In a round of television appearances in Washington, Powell said the United States was now providing intelligence to UN inspectors in Iraq searching for signs of weapons programs and expected to see results soon.
"We'll see what they're able to come up with," Powell told CBS. "Saddam Hussein says he's not doing it, he's stopped it. Well, we'll establish whether or not that is the case. We do not believe he has stopped."
Democratic Sen. Joseph Lieberman of Connecticut said he also believed Saddam had weapons of mass destruction.
"They have more, I've seen it in the classified briefings," said Lieberman, a member of the US Senate Armed Services Committee.

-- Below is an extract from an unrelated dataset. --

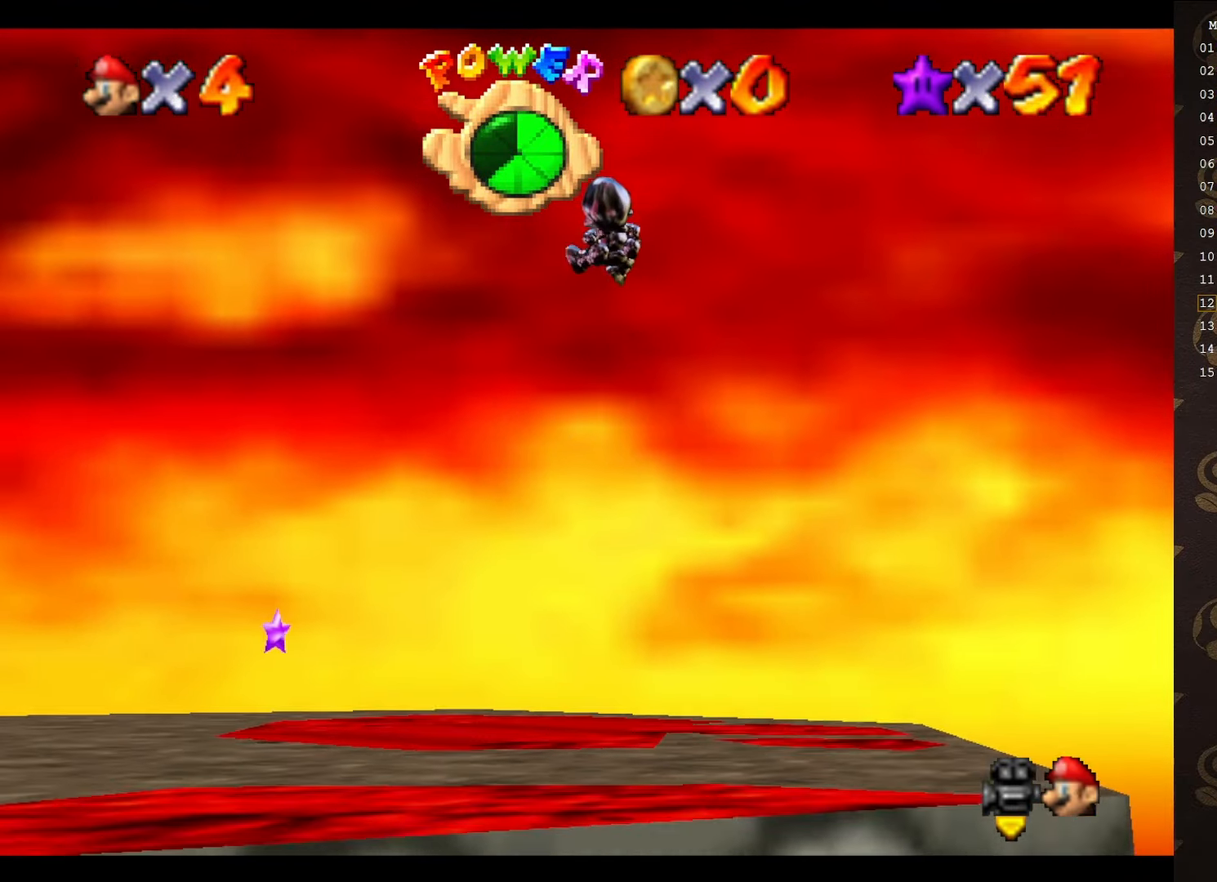
{"buttons": [], "left_stick": "center", "events": []}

Iraq, ordered by the UN Security Council last month to give a full account of any banned weapons programs or face serious consequences -- diplomatic language for possible war -- says it has no such weapons and no plans to produce them.

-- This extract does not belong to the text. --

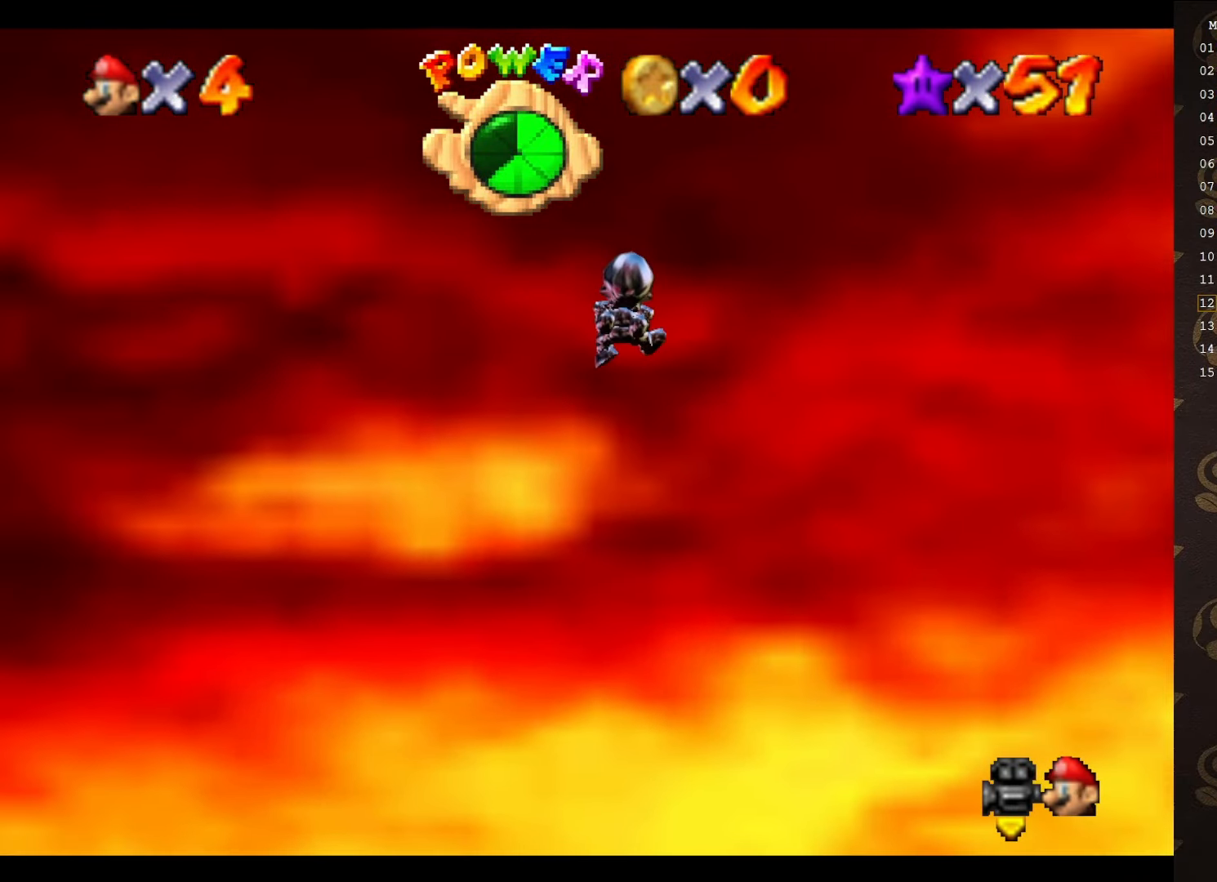
{"buttons": ["C_RIGHT"], "left_stick": "up-right", "events": [[250, "left_stick", "up"], [283, "C_RIGHT", "down"], [300, "left_stick", "up-right"], [350, "C_RIGHT", "up"], [433, "C_RIGHT", "down"]]}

Last week the inspectors began interviewing Iraqi scientists who could shed light on Iraq's previous and any current weapons programs. Powell noted the Iraqis met the UN deadline to turn over a list of 500 scientists who have worked on various weapons programs but said the US intelligence community had not analyzed it.
Powell said Baghdad's cooperation with the inspectors was beginning to unravel.
MORE INTELLIGENCE TO INSPECTORS
"There's been some resistance in recent days to some of the things the inspectors are looking for," he told ABC. "And we are providing more information and intelligence to the inspectors to cue their visits. And we'll see whether that attitude of cooperation continues."
Washington has pressed the inspectors to conduct the interviews outside Iraq in the hope of obtaining crucial intelligence.
US Defense Secretary Donald Rumsfeld ordered thousands of troops, dozens of strike aircraft and probably two aircraft carrier battle groups to the Gulf, starting early next month, for a possible war.
The deployment would at least double the 50,000 US military personnel already near Iraq.
US defense officials also confirmed that Saudi Arabia had agreed to let the United States use its air bases and an important operations center at Prince Sultan air base outside Riyadh for defensive purposes in any possible war with Iraq.
Ground attack jets would likely fly from elsewhere in the region, said the officials, who asked not to be identified.
The UN arms inspectors in Iraq visited an electronics company north of the capital, and an engineering company and administration office of the Iraqi customs service, both in Baghdad, Iraqi officials said.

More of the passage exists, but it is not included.